*What is required:* Starting with the line containing "order: Fabales" and going on through the line containing "common name: Spring pea", write those lines of data again, replacing "scientific name" with "binomial" and changing nothing else.

Start of Material for the task

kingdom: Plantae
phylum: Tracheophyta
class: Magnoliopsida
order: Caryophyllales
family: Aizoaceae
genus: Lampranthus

End of Material for the task
Start of Material for the task

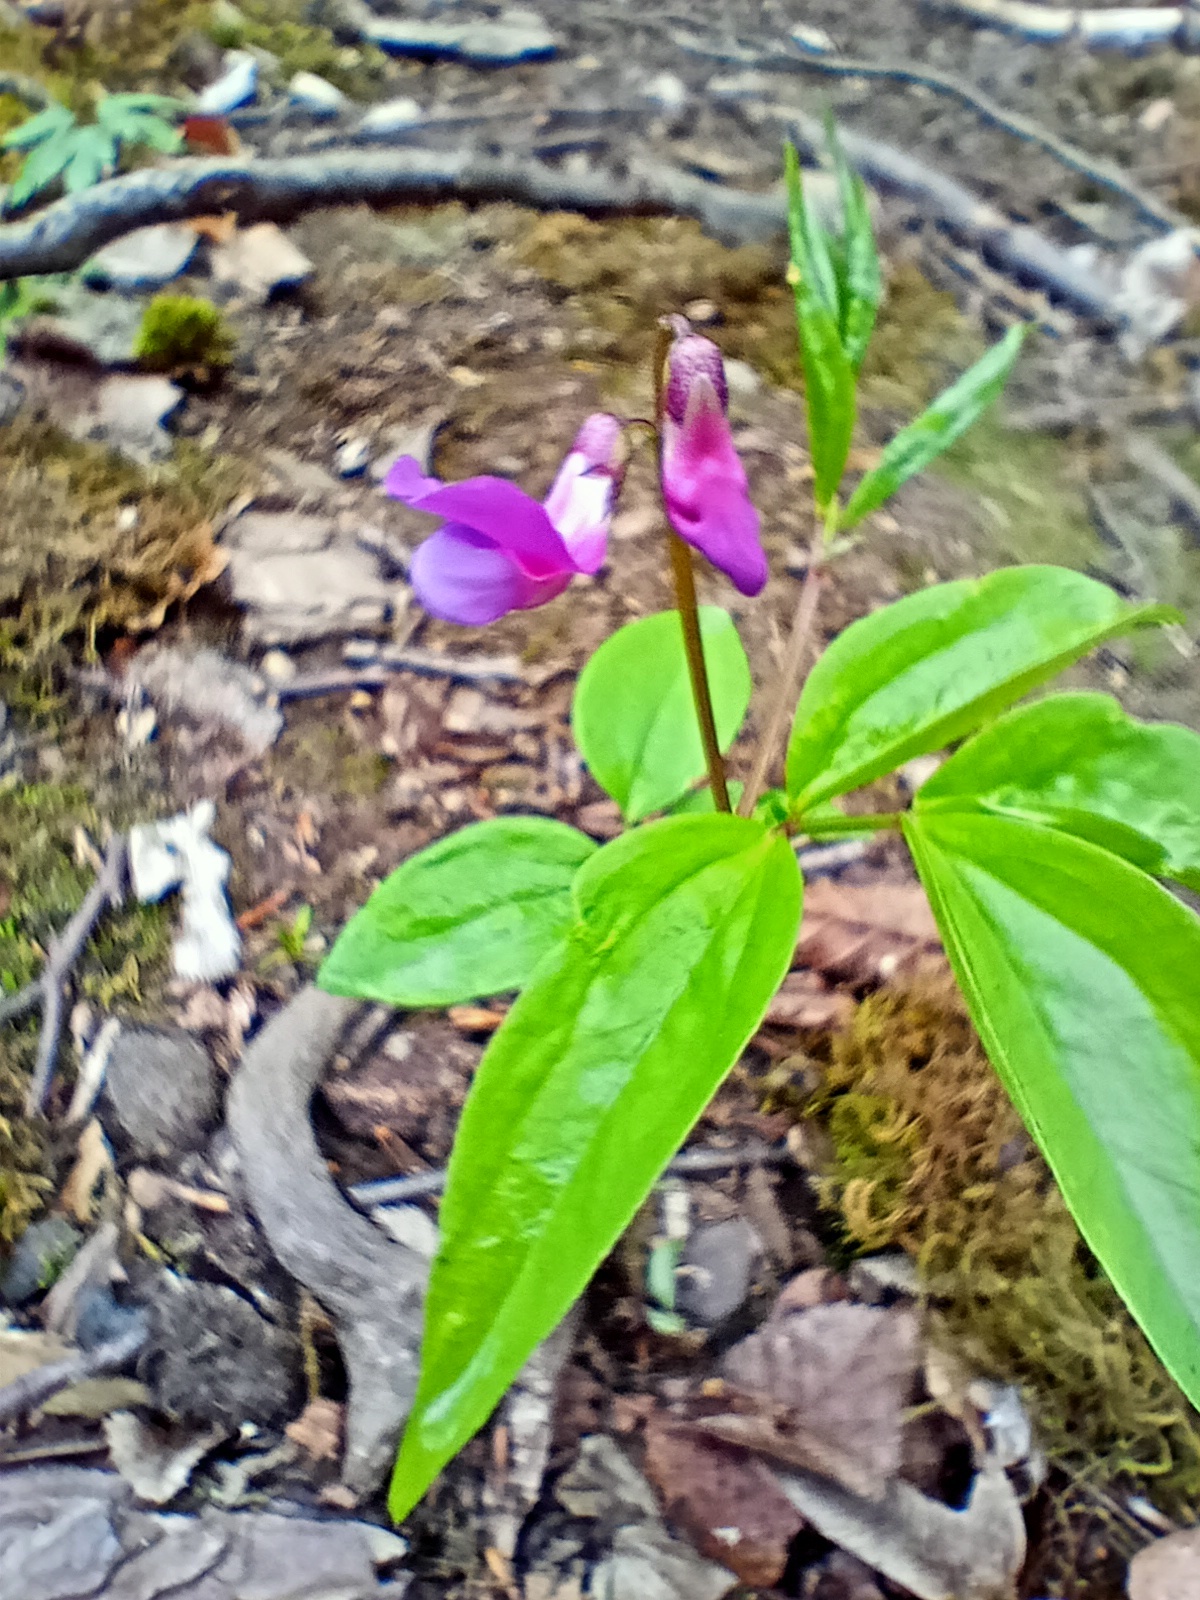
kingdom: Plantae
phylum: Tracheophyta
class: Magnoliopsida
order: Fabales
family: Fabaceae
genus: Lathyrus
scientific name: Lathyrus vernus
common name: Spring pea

End of Material for the task

*Task solution:*
order: Fabales
family: Fabaceae
genus: Lathyrus
binomial: Lathyrus vernus
common name: Spring pea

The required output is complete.